DATASET.
★ ★ ★ ★
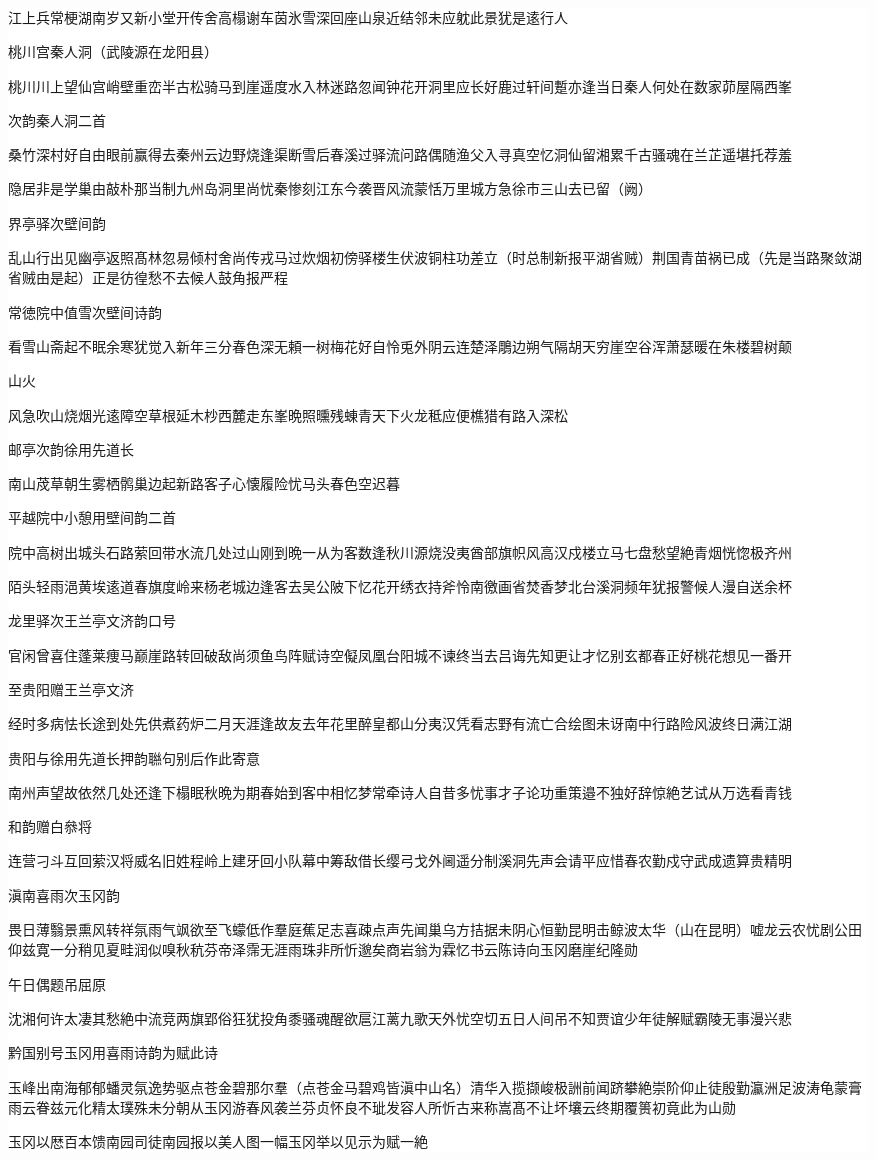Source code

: 江上兵常梗湖南岁又新小堂开传舍高榻谢车茵氷雪深回座山泉近结邻未应躭此景犹是逺行人

桃川宫秦人洞（武陵源在龙阳县）

桃川川上望仙宫峭壁重峦半古松骑马到崖遥度水入林迷路忽闻钟花开洞里应长好鹿过轩间蹔亦逢当日秦人何处在数家茆屋隔西峯

次韵秦人洞二首

桑竹深村好自由眼前赢得去秦州云边野烧逢渠断雪后春溪过驿流问路偶随渔父入寻真空忆洞仙留湘累千古骚魂在兰芷遥堪托荐羞

隐居非是学巢由敲朴那当制九州岛洞里尚忧秦惨刻江东今袭晋风流蒙恬万里城方急徐市三山去已留（阙）

界亭驿次壁间韵

乱山行出见幽亭返照髙林忽易倾村舍尚传戎马过炊烟初傍驿楼生伏波铜柱功差立（时总制新报平湖省贼）荆国青苗祸已成（先是当路聚敛湖省贼由是起）正是彷徨愁不去候人鼓角报严程

常徳院中值雪次壁间诗韵

看雪山斋起不眠余寒犹觉入新年三分春色深无頼一树梅花好自怜兎外阴云连楚泽鵰边朔气隔胡天穷崖空谷浑萧瑟暖在朱楼碧树颠

山火

风急吹山烧烟光逺障空草根延木杪西麓走东峯晩照曛残蝀青天下火龙秪应便樵猎有路入深松

邮亭次韵徐用先道长

南山荗草朝生雾栖鹘巢边起新路客子心懐履险忧马头春色空迟暮

平越院中小憩用壁间韵二首

院中高树出城头石路萦回带水流几处过山刚到晩一从为客数逢秋川源烧没夷酋部旗帜风高汉戍楼立马七盘愁望絶青烟恍惚极齐州

陌头轻雨浥黄埃逺道春旗度岭来杨老城边逢客去吴公陂下忆花开绣衣持斧怜南徼画省焚香梦北台溪洞频年犹报警候人漫自送余杯

龙里驿次王兰亭文济韵口号

官闲曾喜住蓬莱痩马巅崖路转回破敌尚须鱼鸟阵赋诗空儗凤凰台阳城不谏终当去吕诲先知更让才忆别玄都春正好桃花想见一番开

至贵阳赠王兰亭文济

经时多病怯长途到处先供煮药炉二月天涯逢故友去年花里醉皇都山分夷汉凭看志野有流亡合绘图未讶南中行路险风波终日满江湖

贵阳与徐用先道长押韵聮句别后作此寄意

南州声望故依然几处还逢下榻眠秋晩为期春始到客中相忆梦常牵诗人自昔多忧事才子论功重策邉不独好辞惊絶艺试从万选看青钱

和韵赠白叅将

连营刁斗互回萦汉将威名旧姓程岭上建牙回小队幕中筹敌借长缨弓戈外阃遥分制溪洞先声会请平应惜春农勤戍守武成遗算贵精明

滇南喜雨次玉冈韵

畏日薄翳景熏风转祥氛雨气飒欲至飞蠓低作羣庭蕉足志喜疎点声先闻巢乌方拮据未阴心恒勤昆明击鲸波太华（山在昆明）嘘龙云农忧剧公田仰兹寛一分稍见夏畦润似嗅秋秔芬帝泽霈无涯雨珠非所忻邈矣商岩翁为霖忆书云陈诗向玉冈磨崖纪隆勋

午日偶题吊屈原

沈湘何许太凄其愁絶中流竞两旗郢俗狂犹投角黍骚魂醒欲扈江蓠九歌天外忧空切五日人间吊不知贾谊少年徒解赋霸陵无事漫兴悲

黔国别号玉冈用喜雨诗韵为赋此诗

玉峰出南海郁郁蟠灵氛逸势驱点苍金碧那尔羣（点苍金马碧鸡皆滇中山名）清华入揽撷峻极詶前闻跻攀絶崇阶仰止徒殷勤瀛洲足波涛龟蒙膏雨云眷兹元化精太璞殊未分朝从玉冈游春风袭兰芬贞怀良不玼发容人所忻古来称嵩髙不让坏壤云终期覆篑初竟此为山勋

玉冈以厯百本馈南园司徒南园报以美人图一幅玉冈举以见示为赋一絶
★ ★ ★ ★
PROBLEM TO SOLVE.
Omit the pictures. Output every record above word for word.

TASK RESPONSE.
Source code

: 江上兵常梗湖南岁又新小堂开传舍高榻谢车茵氷雪深回座山泉近结邻未应躭此景犹是逺行人

桃川宫秦人洞（武陵源在龙阳县）

桃川川上望仙宫峭壁重峦半古松骑马到崖遥度水入林迷路忽闻钟花开洞里应长好鹿过轩间蹔亦逢当日秦人何处在数家茆屋隔西峯

次韵秦人洞二首

桑竹深村好自由眼前赢得去秦州云边野烧逢渠断雪后春溪过驿流问路偶随渔父入寻真空忆洞仙留湘累千古骚魂在兰芷遥堪托荐羞

隐居非是学巢由敲朴那当制九州岛洞里尚忧秦惨刻江东今袭晋风流蒙恬万里城方急徐市三山去已留（阙）

界亭驿次壁间韵

乱山行出见幽亭返照髙林忽易倾村舍尚传戎马过炊烟初傍驿楼生伏波铜柱功差立（时总制新报平湖省贼）荆国青苗祸已成（先是当路聚敛湖省贼由是起）正是彷徨愁不去候人鼓角报严程

常徳院中值雪次壁间诗韵

看雪山斋起不眠余寒犹觉入新年三分春色深无頼一树梅花好自怜兎外阴云连楚泽鵰边朔气隔胡天穷崖空谷浑萧瑟暖在朱楼碧树颠

山火

风急吹山烧烟光逺障空草根延木杪西麓走东峯晩照曛残蝀青天下火龙秪应便樵猎有路入深松

邮亭次韵徐用先道长

南山荗草朝生雾栖鹘巢边起新路客子心懐履险忧马头春色空迟暮

平越院中小憩用壁间韵二首

院中高树出城头石路萦回带水流几处过山刚到晩一从为客数逢秋川源烧没夷酋部旗帜风高汉戍楼立马七盘愁望絶青烟恍惚极齐州

陌头轻雨浥黄埃逺道春旗度岭来杨老城边逢客去吴公陂下忆花开绣衣持斧怜南徼画省焚香梦北台溪洞频年犹报警候人漫自送余杯

龙里驿次王兰亭文济韵口号

官闲曾喜住蓬莱痩马巅崖路转回破敌尚须鱼鸟阵赋诗空儗凤凰台阳城不谏终当去吕诲先知更让才忆别玄都春正好桃花想见一番开

至贵阳赠王兰亭文济

经时多病怯长途到处先供煮药炉二月天涯逢故友去年花里醉皇都山分夷汉凭看志野有流亡合绘图未讶南中行路险风波终日满江湖

贵阳与徐用先道长押韵聮句别后作此寄意

南州声望故依然几处还逢下榻眠秋晩为期春始到客中相忆梦常牵诗人自昔多忧事才子论功重策邉不独好辞惊絶艺试从万选看青钱

和韵赠白叅将

连营刁斗互回萦汉将威名旧姓程岭上建牙回小队幕中筹敌借长缨弓戈外阃遥分制溪洞先声会请平应惜春农勤戍守武成遗算贵精明

滇南喜雨次玉冈韵

畏日薄翳景熏风转祥氛雨气飒欲至飞蠓低作羣庭蕉足志喜疎点声先闻巢乌方拮据未阴心恒勤昆明击鲸波太华（山在昆明）嘘龙云农忧剧公田仰兹寛一分稍见夏畦润似嗅秋秔芬帝泽霈无涯雨珠非所忻邈矣商岩翁为霖忆书云陈诗向玉冈磨崖纪隆勋

午日偶题吊屈原

沈湘何许太凄其愁絶中流竞两旗郢俗狂犹投角黍骚魂醒欲扈江蓠九歌天外忧空切五日人间吊不知贾谊少年徒解赋霸陵无事漫兴悲

黔国别号玉冈用喜雨诗韵为赋此诗

玉峰出南海郁郁蟠灵氛逸势驱点苍金碧那尔羣（点苍金马碧鸡皆滇中山名）清华入揽撷峻极詶前闻跻攀絶崇阶仰止徒殷勤瀛洲足波涛龟蒙膏雨云眷兹元化精太璞殊未分朝从玉冈游春风袭兰芬贞怀良不玼发容人所忻古来称嵩髙不让坏壤云终期覆篑初竟此为山勋

玉冈以厯百本馈南园司徒南园报以美人图一幅玉冈举以见示为赋一絶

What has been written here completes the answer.